City Attorney Jan Goldsmith, I’ve noticed, is doing his darndest to stay in the limelight.  He's kinda out of his mind to believe anyone else thinks he’s mayoral material but no matter -- his peculiar compulsion to publicly chastise, belittle, and subvert Mayor Filner in newspaper op-eds, city council chambers, news conferences, and television chats (I haven’t checked Twitter) looks a lot like grounds for his removal from office.  Now I'm not a lawyer, but even I have noticed a lack of professional ethics and expertise from this city attorney.  If he’s listening -- and if it’s not already too late – my suggestion to him would be: cease, desist, let it go, and exit quickly.

Todd Gloria, another practiced, unprincipled striver, hides his overweening proclivities beneath a thick mask of boyish charm.  Instead of creating a constructive working alliance with our city’s first strong, independent, forward-looking mayor, councilman Gloria has chosen to suckle at the bosom of downtown establishment heavyweights and deep-pocketed power brokers.  Disarming smile notwithstanding, he’s been known to distort and manipulate neighborhood planning documents and bully city workers and appointees.  Mr. Gloria’s reputation and dream of riding his star nonstop to Congress might be enhanced if he took a mindful walk and figured out how to let go -- of betrayal and duplicity (kittenish talk about sexy streets, too).

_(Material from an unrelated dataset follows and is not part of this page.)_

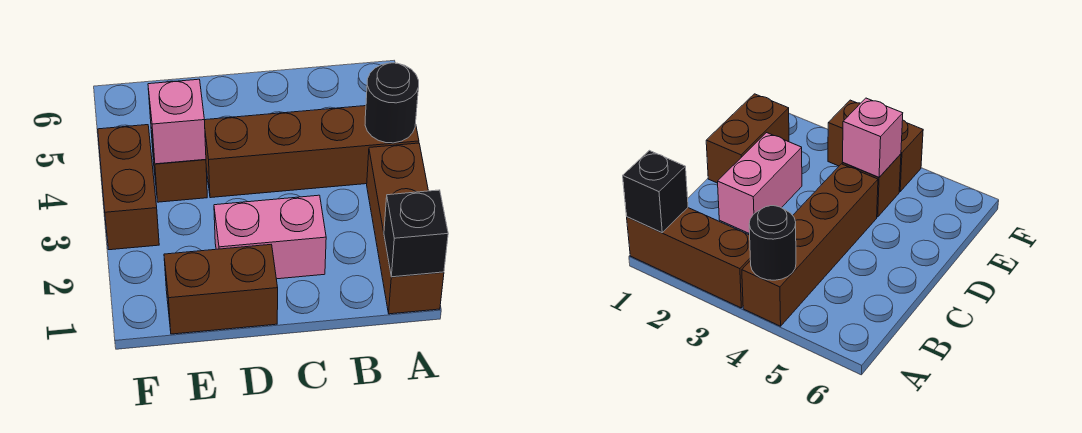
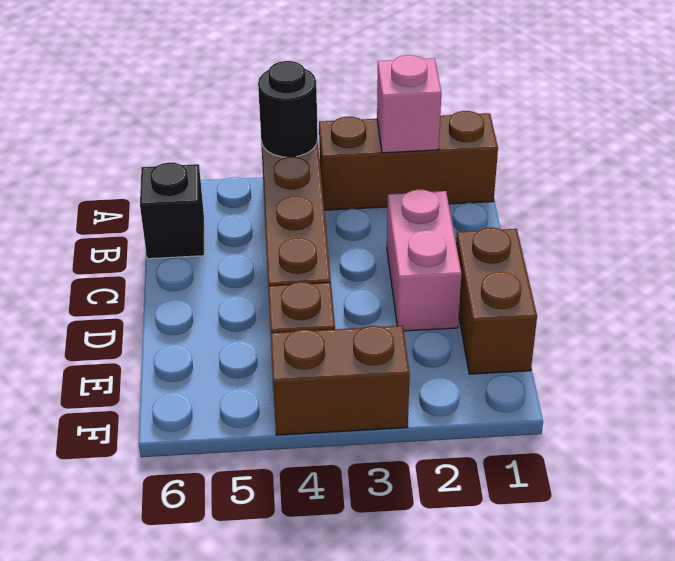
black 1x1 brick [384,190,448,277] -> black 1x1 brick moved to [140,162,204,259]
pink 1x1 brick [148,79,206,164] -> pink 1x1 brick moved to [377,55,441,153]

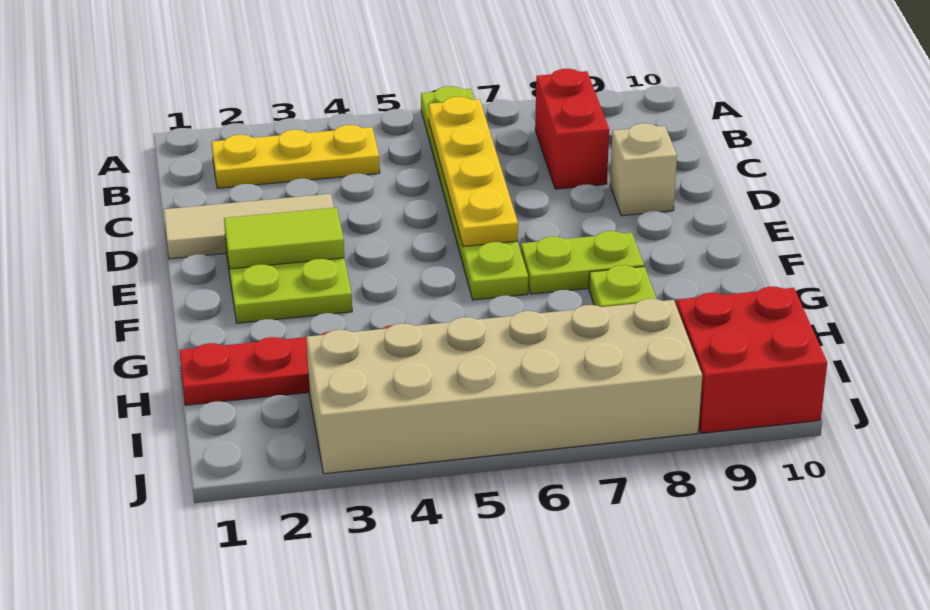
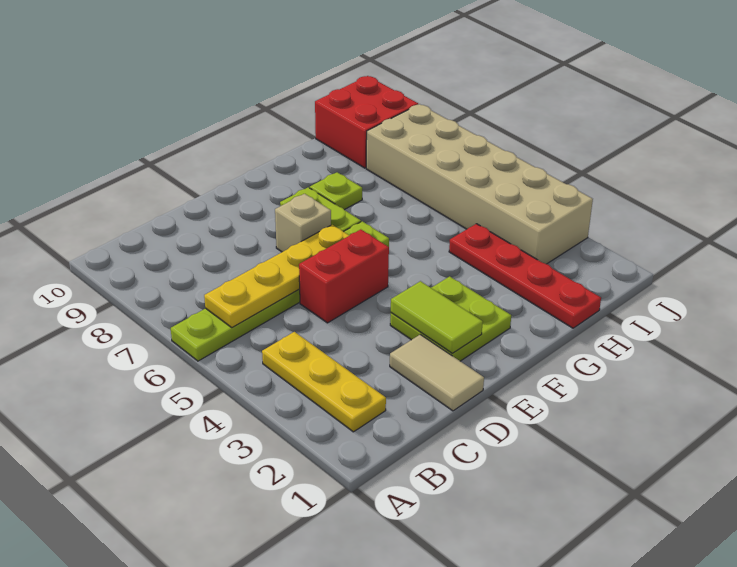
red 1x2 brick [535,69,609,189] -> red 1x2 brick moved to [299,229,389,323]
tan 1x3 tile [164,194,334,259] -> tan 1x2 tile [390,335,484,411]
tan 1x1 brick [610,123,677,216] -> tan 1x1 brick moved to [275,194,331,252]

Unfortunately, there are other poltergeists stashed away in well-paying holding pens, awaiting their turn to reenter the fray.  There’s Tony Young, who took the we’ll never let go of the status quo oath long before he deserted his city council district for a cushy timeout with the Red Cross.  There’s former mayor Jerry Sanders, currently nestled in the boardroom of the Chamber of Commerce and constitutionally unable to stand on his own feet should he ever let go of the status quo.  And it won't be long before the aforementioned Todd Gloria is given temporary cozy shelter by one of San Diego's other magnanimous, do-good, lucrative non-profits.
The moral of this story?  A mindful walk every now and then can sometimes work wonders.  But even if you don't want to budge from your chair, making wise decisions about what to hang on to and what to let go of can also work wonders.  

Here's my recommendation: do everything in your power to hang on to Mayor Filner.  While I’ve noticed that Mr. Filner is not perfect, I’ve also noticed that he brings us a rare opportunity to work wonders in our city.   

Be mindful... notice our very first, first-class mayor... and don't let him go.